[[ DATA FOR ANALYSIS, beginning ]]

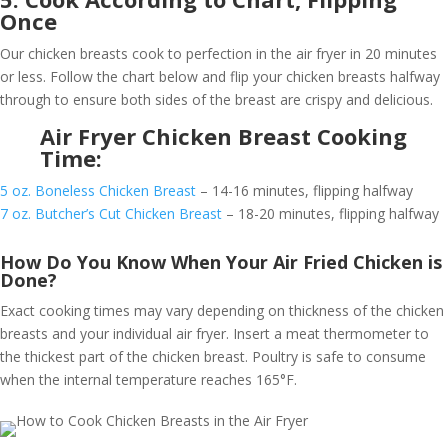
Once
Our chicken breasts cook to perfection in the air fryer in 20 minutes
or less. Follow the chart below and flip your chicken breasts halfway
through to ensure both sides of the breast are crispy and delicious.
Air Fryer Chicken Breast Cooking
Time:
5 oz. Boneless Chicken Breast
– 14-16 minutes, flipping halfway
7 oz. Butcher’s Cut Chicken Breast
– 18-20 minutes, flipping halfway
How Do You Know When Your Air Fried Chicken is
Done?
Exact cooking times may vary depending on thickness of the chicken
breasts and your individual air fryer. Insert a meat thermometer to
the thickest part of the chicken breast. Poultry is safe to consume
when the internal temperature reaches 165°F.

[[ DATA FOR ANALYSIS, end ]]

- [WHAT TO DO] The entries must be written out again unchanged. Images are to be left out.

- [TASK SOLUTION]
Once
Our chicken breasts cook to perfection in the air fryer in 20 minutes
or less. Follow the chart below and flip your chicken breasts halfway
through to ensure both sides of the breast are crispy and delicious.
Air Fryer Chicken Breast Cooking
Time:
5 oz. Boneless Chicken Breast
– 14-16 minutes, flipping halfway
7 oz. Butcher’s Cut Chicken Breast
– 18-20 minutes, flipping halfway
How Do You Know When Your Air Fried Chicken is
Done?
Exact cooking times may vary depending on thickness of the chicken
breasts and your individual air fryer. Insert a meat thermometer to
the thickest part of the chicken breast. Poultry is safe to consume
when the internal temperature reaches 165°F.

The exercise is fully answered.